### WRITTEN TASK
Find every line below with "none" in it and give only how many there are.

### MATERIAL PROVIDED

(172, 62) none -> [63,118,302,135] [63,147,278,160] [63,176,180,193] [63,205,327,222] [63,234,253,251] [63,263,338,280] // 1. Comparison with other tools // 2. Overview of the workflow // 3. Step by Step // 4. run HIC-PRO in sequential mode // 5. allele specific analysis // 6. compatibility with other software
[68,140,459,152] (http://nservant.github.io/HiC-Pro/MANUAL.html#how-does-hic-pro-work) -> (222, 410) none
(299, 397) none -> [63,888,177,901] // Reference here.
* * *
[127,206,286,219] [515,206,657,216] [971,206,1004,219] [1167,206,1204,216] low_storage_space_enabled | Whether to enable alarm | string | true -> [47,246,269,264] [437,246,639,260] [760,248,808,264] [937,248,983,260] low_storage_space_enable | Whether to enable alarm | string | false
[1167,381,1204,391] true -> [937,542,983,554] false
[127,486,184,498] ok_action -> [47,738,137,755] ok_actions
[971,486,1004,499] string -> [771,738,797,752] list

### ANSWER SECTION
3